*** Begin section ***

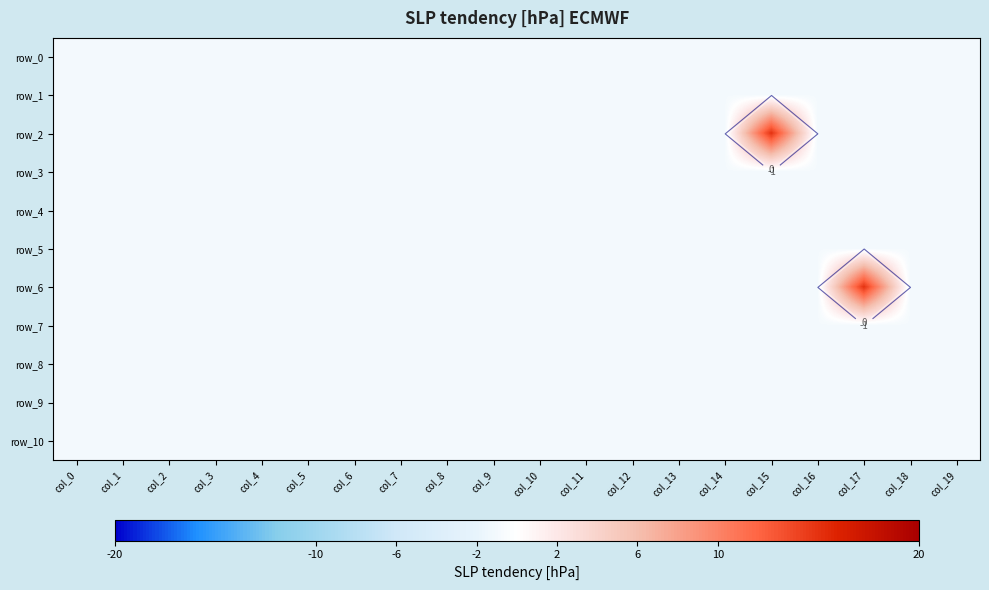

Reading left to right, what are all the values shown in this chart?

row_0: col_0=-1	col_1=-1	col_2=-1	col_3=-1	col_4=-1	col_5=-1	col_6=-1	col_7=-1	col_8=-1	col_9=-1	col_10=-1	col_11=-1	col_12=-1	col_13=-1	col_14=-1	col_15=-1	col_16=-1	col_17=-1	col_18=-1	col_19=-1
row_1: col_0=-1	col_1=-1	col_2=-1	col_3=-1	col_4=-1	col_5=-1	col_6=-1	col_7=-1	col_8=-1	col_9=-1	col_10=-1	col_11=-1	col_12=-1	col_13=-1	col_14=-1	col_15=-1	col_16=-1	col_17=-1	col_18=-1	col_19=-1
row_2: col_0=-1	col_1=-1	col_2=-1	col_3=-1	col_4=-1	col_5=-1	col_6=-1	col_7=-1	col_8=-1	col_9=-1	col_10=-1	col_11=-1	col_12=-1	col_13=-1	col_14=-1	col_15=15	col_16=-1	col_17=-1	col_18=-1	col_19=-1
row_3: col_0=-1	col_1=-1	col_2=-1	col_3=-1	col_4=-1	col_5=-1	col_6=-1	col_7=-1	col_8=-1	col_9=-1	col_10=-1	col_11=-1	col_12=-1	col_13=-1	col_14=-1	col_15=-1	col_16=-1	col_17=-1	col_18=-1	col_19=-1
row_4: col_0=-1	col_1=-1	col_2=-1	col_3=-1	col_4=-1	col_5=-1	col_6=-1	col_7=-1	col_8=-1	col_9=-1	col_10=-1	col_11=-1	col_12=-1	col_13=-1	col_14=-1	col_15=-1	col_16=-1	col_17=-1	col_18=-1	col_19=-1
row_5: col_0=-1	col_1=-1	col_2=-1	col_3=-1	col_4=-1	col_5=-1	col_6=-1	col_7=-1	col_8=-1	col_9=-1	col_10=-1	col_11=-1	col_12=-1	col_13=-1	col_14=-1	col_15=-1	col_16=-1	col_17=-1	col_18=-1	col_19=-1
row_6: col_0=-1	col_1=-1	col_2=-1	col_3=-1	col_4=-1	col_5=-1	col_6=-1	col_7=-1	col_8=-1	col_9=-1	col_10=-1	col_11=-1	col_12=-1	col_13=-1	col_14=-1	col_15=-1	col_16=-1	col_17=15	col_18=-1	col_19=-1
row_7: col_0=-1	col_1=-1	col_2=-1	col_3=-1	col_4=-1	col_5=-1	col_6=-1	col_7=-1	col_8=-1	col_9=-1	col_10=-1	col_11=-1	col_12=-1	col_13=-1	col_14=-1	col_15=-1	col_16=-1	col_17=-1	col_18=-1	col_19=-1
row_8: col_0=-1	col_1=-1	col_2=-1	col_3=-1	col_4=-1	col_5=-1	col_6=-1	col_7=-1	col_8=-1	col_9=-1	col_10=-1	col_11=-1	col_12=-1	col_13=-1	col_14=-1	col_15=-1	col_16=-1	col_17=-1	col_18=-1	col_19=-1
row_9: col_0=-1	col_1=-1	col_2=-1	col_3=-1	col_4=-1	col_5=-1	col_6=-1	col_7=-1	col_8=-1	col_9=-1	col_10=-1	col_11=-1	col_12=-1	col_13=-1	col_14=-1	col_15=-1	col_16=-1	col_17=-1	col_18=-1	col_19=-1
row_10: col_0=-1	col_1=-1	col_2=-1	col_3=-1	col_4=-1	col_5=-1	col_6=-1	col_7=-1	col_8=-1	col_9=-1	col_10=-1	col_11=-1	col_12=-1	col_13=-1	col_14=-1	col_15=-1	col_16=-1	col_17=-1	col_18=-1	col_19=-1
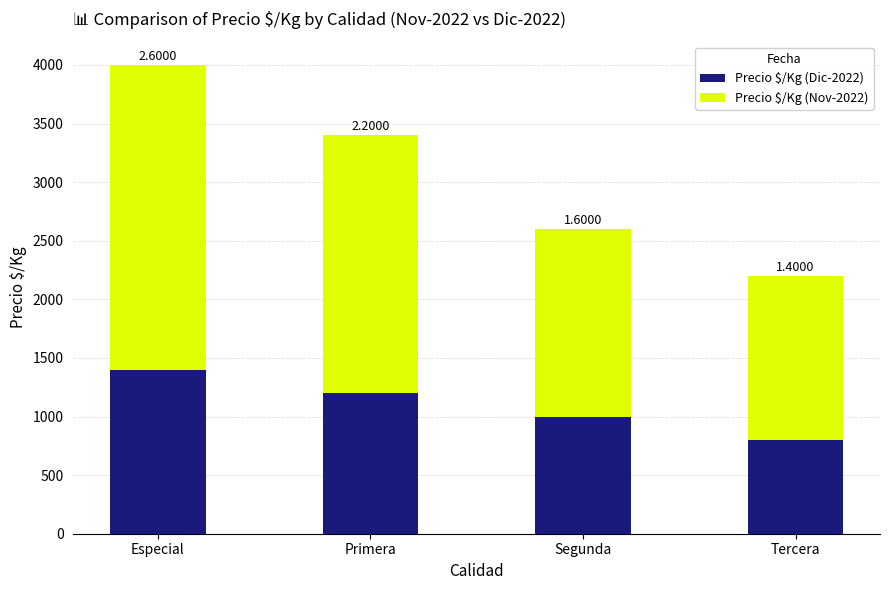

Are the bars grouped side by side (vs. stacked)?

No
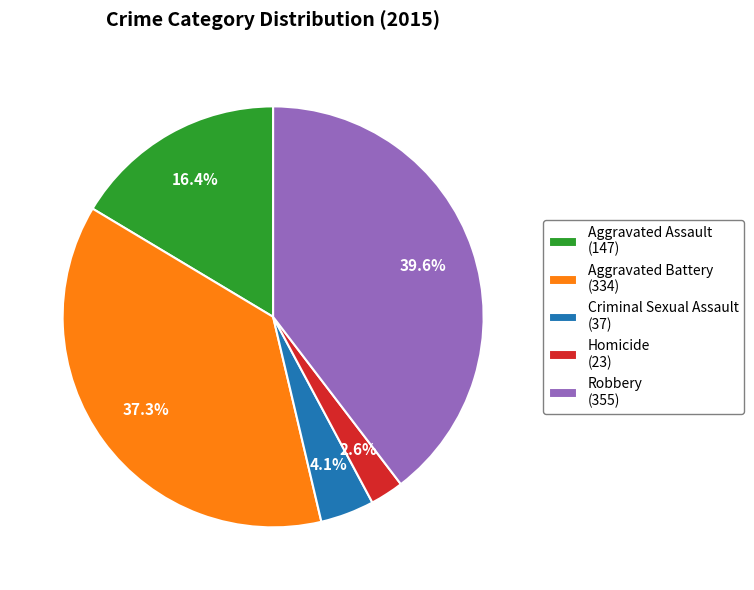

What is the smallest slice in the pie chart?

Homicide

*** End section ***

- **DIRECTIVE**
Copy the lines from the one with "Are the bars" through the end of the records, changing "pie chart" to "donut chart" and leaving everything else as it is. Leave the pictures out of your answer.

- **ANSWER**
Are the bars grouped side by side (vs. stacked)?

No

What is the smallest slice in the donut chart?

Homicide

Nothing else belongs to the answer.